Décision inédite, Amazon a décidé de fermer en France ses six entrepôts logistiques. Malgré l’augmentation du nombre de commandes, Amazon s’est vu imposer de ne vendre, via les vendeurs tiers et son réseau logistique mondial, que des produits dits de première nécessité. Ceci fait suite à la décision du tribunal de grande instance de Nanterre, confirmée par la cour d’appel de Versailles.

À la suite de la décision de la cour d’appel de Versailles rendue vendredi 24 avril, Amazon doit restreindre son activité aux produits de première nécessité le temps d’évaluer les risques encourus pour ses salariés dus à l’épidémie du COVID-19. Amazon a donc fermé ses entrepôts en France dès jeudi 16 avril afin d’évaluer les risques sanitaires liés au virus.

Les salariés qui affirmaient vivre dans la peur — distances de sécurité non respectées, absence de gel hydroalcoolique — avaient alors reçu le soutien des syndicats qui avaient demandé une diminution des effectifs. La CGT a également annoncé avoir déposé une plainte contre le géant du e-commerce pour mise en danger de la vie d’autrui. De plus, la ministre du Travail, Muriel Pénicaud, avait recommandé àAmazon « de prendre les mesures nécessaires pour assurer immédiatement la protection des salariés ». Cet arrêt est vu pour la plupart comme un acte de sagesse pour protéger ses 13 000 employés en France, mais est aussi perçu pour d’autres comme démesuré, cette décision allant plus loin que la simple restriction initiale demandée.

Les portes des entrepôts du leader mondial vont donc rester fermées pendant presque six semaines. Malgré cette fermeture, Amazon assure que les salariés continueront à être payés à 100 % de leur rémunération. L’arrêt de l’activité se fera donc sans perte de salaire ni congés payés forcés.

Côté logistique, les commandes continuent et affluent grâce aux vendeurs tiers et au réseau logistique mondial qui ne sont pas affectés. Amazon informe cependant dans sa FAQ que les délais de livraison peuvent être allongés. Par ailleurs, l’enseigne a étendu ses fenêtres de retour.
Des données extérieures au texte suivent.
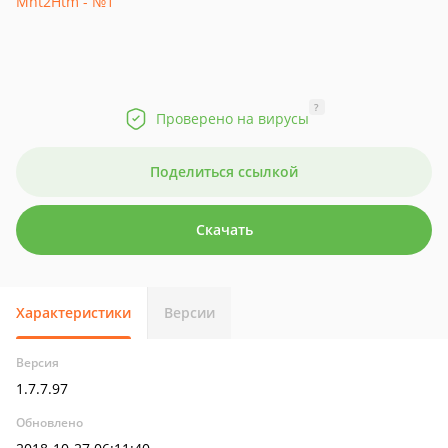
?
Проверено на вирусы
Поделиться ссылкой
Скачать
Характеристики
Версии
Версия
1.7.7.97
Обновлено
Karine Tanneur, 46 ans, cliente fidèle d’Amazon, explique que « si les employés ne se sentent pas en sécurité, il est normal qu’Amazon ait pris cette décision. » Mais cette initiative ne facilite pas la vie de ses clients habitués à commander sur le site qui leur est devenu nécessaire en cette période de confinement où tous les petits commerces sont fermés. « Malgré tout, cela a impacté mon mode de vie durant le confinement, j’ai pris l’habitude de commander cinq à six livres par mois et actuellement je les reçois très tardivement. Cela pose également problème à mes enfants qui continuent l’école à distance et qui ne peuvent pas s’approvisionner en livres et en fournitures scolaires. Les librairies étant fermées, nous sommes pénalisés », estime Karine Tanneur.

Ce système temporaire, qui est la résultante d’un difficile bras de fer politique, n’est pas viable à long terme. Il s’agit de la meilleure solution trouvée pour protéger les employés, sans pour autant faire plonger le chiffre d’affaires d’Amazon en France.

Par ailleurs, Amazon a demandé à l’administration le chômage partiel pour dix de ses sites. Cette demande, jugée « indécente » par les syndicats, lui a été refusée.

Cette demande concerne 10 000 employés dont l’activité a été suspendue pour cause de COVID-19. La demande est jugée indécente, car ce droit au chômage partiel est réservé aux entreprises dont l’activité est devenue impossible comme les petits commerces jugés non essentiels ou encore le secteur de la restauration. De plus, les syndicats s’indignent du fait qu’Amazon ait fermé temporairement ses entrepôts afin de se soustraire aux décisions prises par la justice française tout en continuant son activité grâce à ses autres sites européens.